Text below:

Who better than a trio of West Middle School seventh-graders to come up with The Cell Apocalypse, a video game that shows how the smallest units of life function in the human body?
“I learned stuff about blood I never knew before. I never knew the human body produces that much blood,” said Jackson Zoscsak who helped create the video game with Spencer Steen and Zach Anderson.
The game’s heroic, infection-fighting white blood cell travels to the heart, where a virus is threatening to wreak havoc. The cell kills the virus and a portal appears. Once through the opening, a scientist awaits inside a laboratory to share facts on cell functions.
While the building blocks of life is the theme of The Cell Apocalypse, students, in groups of two or three, used the building blocks of computer code to create video games in a unit merging the school’s art and Science, Technology, Engineering and Math, or STEM, programs.

End of Text.
Provided material below:

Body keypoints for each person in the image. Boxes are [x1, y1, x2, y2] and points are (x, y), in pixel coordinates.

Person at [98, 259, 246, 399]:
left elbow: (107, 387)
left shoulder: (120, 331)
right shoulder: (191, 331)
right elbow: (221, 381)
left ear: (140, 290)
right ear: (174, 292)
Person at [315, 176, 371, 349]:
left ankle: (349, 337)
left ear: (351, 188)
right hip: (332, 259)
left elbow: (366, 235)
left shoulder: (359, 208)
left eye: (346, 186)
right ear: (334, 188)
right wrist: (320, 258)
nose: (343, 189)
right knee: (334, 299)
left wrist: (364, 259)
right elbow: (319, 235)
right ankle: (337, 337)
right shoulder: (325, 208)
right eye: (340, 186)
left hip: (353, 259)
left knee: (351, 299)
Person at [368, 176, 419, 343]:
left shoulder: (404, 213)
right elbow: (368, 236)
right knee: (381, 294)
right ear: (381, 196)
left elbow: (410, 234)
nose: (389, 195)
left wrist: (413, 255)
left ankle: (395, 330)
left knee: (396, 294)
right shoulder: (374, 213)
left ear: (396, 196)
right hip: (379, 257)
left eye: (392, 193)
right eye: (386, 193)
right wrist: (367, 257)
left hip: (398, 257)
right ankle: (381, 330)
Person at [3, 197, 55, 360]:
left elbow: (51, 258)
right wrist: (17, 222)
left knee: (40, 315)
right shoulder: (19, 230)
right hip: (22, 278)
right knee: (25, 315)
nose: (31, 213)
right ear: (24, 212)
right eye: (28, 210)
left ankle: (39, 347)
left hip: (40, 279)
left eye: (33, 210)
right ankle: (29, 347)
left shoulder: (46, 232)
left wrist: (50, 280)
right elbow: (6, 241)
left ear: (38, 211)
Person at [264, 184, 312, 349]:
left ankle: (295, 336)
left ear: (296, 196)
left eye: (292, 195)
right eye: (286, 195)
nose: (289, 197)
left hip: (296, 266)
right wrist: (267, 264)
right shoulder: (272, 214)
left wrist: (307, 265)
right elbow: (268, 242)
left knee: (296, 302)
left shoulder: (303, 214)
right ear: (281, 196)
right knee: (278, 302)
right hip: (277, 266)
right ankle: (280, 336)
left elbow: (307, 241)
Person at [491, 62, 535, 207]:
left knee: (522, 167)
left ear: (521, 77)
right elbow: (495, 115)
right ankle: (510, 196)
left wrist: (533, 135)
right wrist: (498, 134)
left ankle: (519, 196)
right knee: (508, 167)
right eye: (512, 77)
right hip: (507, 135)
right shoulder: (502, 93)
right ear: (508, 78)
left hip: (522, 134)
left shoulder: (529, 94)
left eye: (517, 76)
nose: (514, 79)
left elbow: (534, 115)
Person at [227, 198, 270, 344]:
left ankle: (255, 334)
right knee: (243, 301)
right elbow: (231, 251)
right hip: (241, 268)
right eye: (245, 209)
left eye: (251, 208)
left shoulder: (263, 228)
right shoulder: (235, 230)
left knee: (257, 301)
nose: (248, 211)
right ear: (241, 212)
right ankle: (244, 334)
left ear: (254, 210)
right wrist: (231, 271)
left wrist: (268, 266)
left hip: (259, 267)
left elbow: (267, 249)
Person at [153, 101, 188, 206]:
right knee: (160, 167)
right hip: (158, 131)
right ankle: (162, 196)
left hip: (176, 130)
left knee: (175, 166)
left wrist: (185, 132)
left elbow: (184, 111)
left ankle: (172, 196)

End of Provided material.
Provided material below:

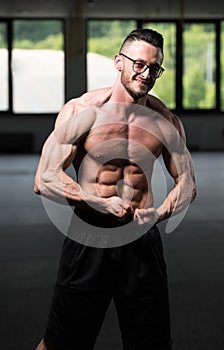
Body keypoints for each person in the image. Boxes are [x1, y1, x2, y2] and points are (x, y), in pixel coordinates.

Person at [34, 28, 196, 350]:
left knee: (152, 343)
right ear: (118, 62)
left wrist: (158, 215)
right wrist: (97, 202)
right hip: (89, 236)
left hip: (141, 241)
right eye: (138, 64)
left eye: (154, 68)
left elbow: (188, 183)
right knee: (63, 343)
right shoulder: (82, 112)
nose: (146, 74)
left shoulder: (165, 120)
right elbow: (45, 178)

End of Provided material.

> [Your task]
Rewrite the passage about the student video game from "The game’s heroic, infection-fighting" to "or STEM, programs.", replacing "scientist" with "researcher".

> [Response for this exercise]
The game’s heroic, infection-fighting white blood cell travels to the heart, where a virus is threatening to wreak havoc. The cell kills the virus and a portal appears. Once through the opening, a researcher awaits inside a laboratory to share facts on cell functions.
While the building blocks of life is the theme of The Cell Apocalypse, students, in groups of two or three, used the building blocks of computer code to create video games in a unit merging the school’s art and Science, Technology, Engineering and Math, or STEM, programs.